The target would be part of what she calls a zero-plastics waste charter. says that would mean all plastic packaging would be either reuseable, recyclable or compostable. She says there’s significant momentum among governments and multinational companies to take action on plastic waste.

The whole problem with these strawman arguments is that the countries that are mostly responsible for this ocean of plastic waste – China, Indonesia, Philippines, Thailand, and Vietnam are dumping more plastic into oceans than the rest of the world combined. Canada doesn’t even show up as a factor on lists of the polluters.

Indonesia’s Citarum River, the most polluted river on Earth, is essentially a massive trash heap on a giant aquatic conveyor belt. Every day, 20,000 tons of waste and 340,000 tons of wastewater are dumped into it and then ferried to the ocean.

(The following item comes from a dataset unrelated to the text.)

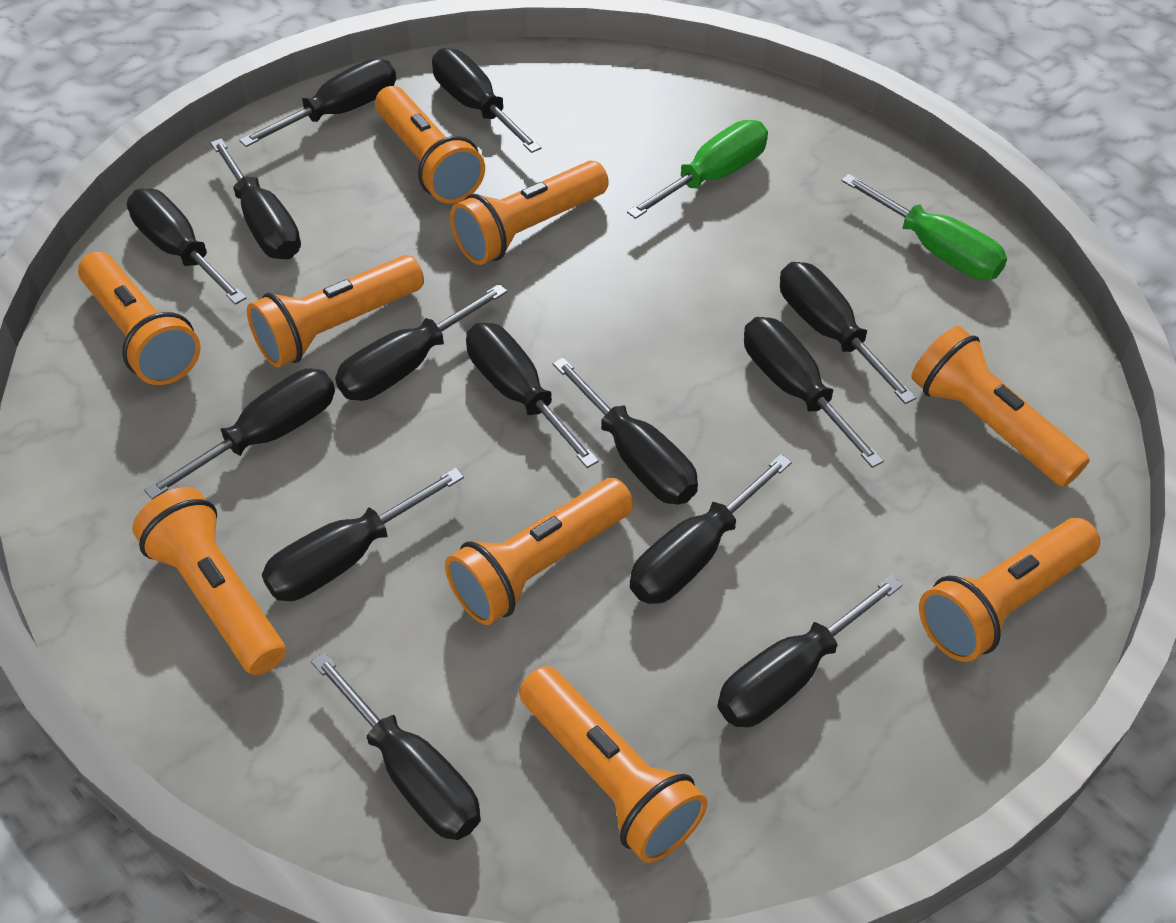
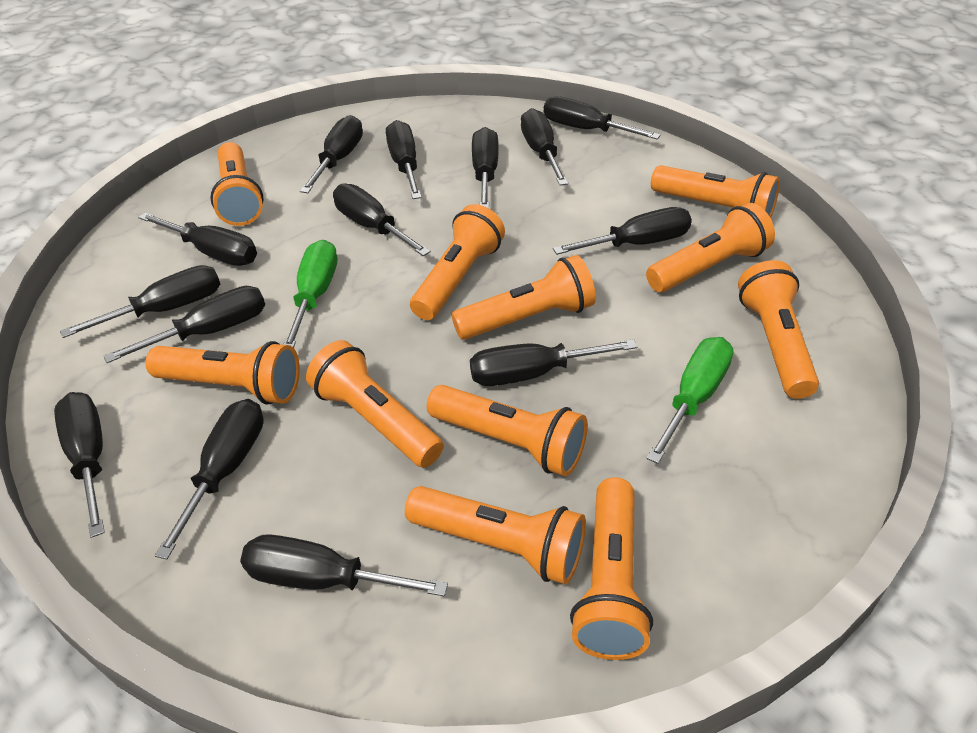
orange flashlight: 9 -> 11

In places like Vietnam, plastic in the water is the least of anyone’s concerns. Raw sewage is discharged directly into water ways, turning the rivers toxic.

   Indonesia’s Citarum River

We could collect all of the straws in North America, bundle them together and shoot them into the Sun, and the state of the ocean would hardly be improved at all.

“Indeed, we could stop using plastic altogether and it would barely make a dent in the problem. Does that mean we should be totally unconcerned about our own waste? No, but it does mean that our waste is, comparatively, not a significant problem. The ocean is being destroyed by Asia and Africa. Until they get their acts together, only minimal progress can be made.”

Sun columnist Jerry Agar hits the nail on the head here:

“This is all bunch of virtue-signaling by Trudeau at the expense of Canadian business.

Look, I am solidly behind finding alternatives to plastic. I am convinced that private companies, already researching alternatives, will solve the problem.But right now Canada’s plastics industry supports 100,000 jobs. Jobs which seem to be far less a concern to Justin Trudeau than the ones he tried to improperly — perhaps illegally — save at SNC Lavalin.

If those jobs are phased out or moved over to whatever replaces plastic due to innovation and competition, that’s how business works.But to thrust a ban upon people who aren’t causing the problem the government is supposedly trying to solve is irresponsible.”

Irresponsible, virtue signalling, playing politics, all hallmarks of the Trudeau government. These bans had been talked about during the past few years but took on relevance only because this is an election year and Trudeau, falling in the polls faster than a snowball rolling down a hill, needs to take the heat off of what Canadians really care about. They have seen their cost of living skyrocket thanks to his ill thought out carbon tax and of course, his government’s war on Alberta oil.

Liberals make policies based on feelings, not facts and it’s up to Canadians to see the facts and not get caught up in the hype.

Remember than on October 21 2019 – election day and vote for those who choose to unite Canada with responsible policies, not divide Canada as this current government is doing.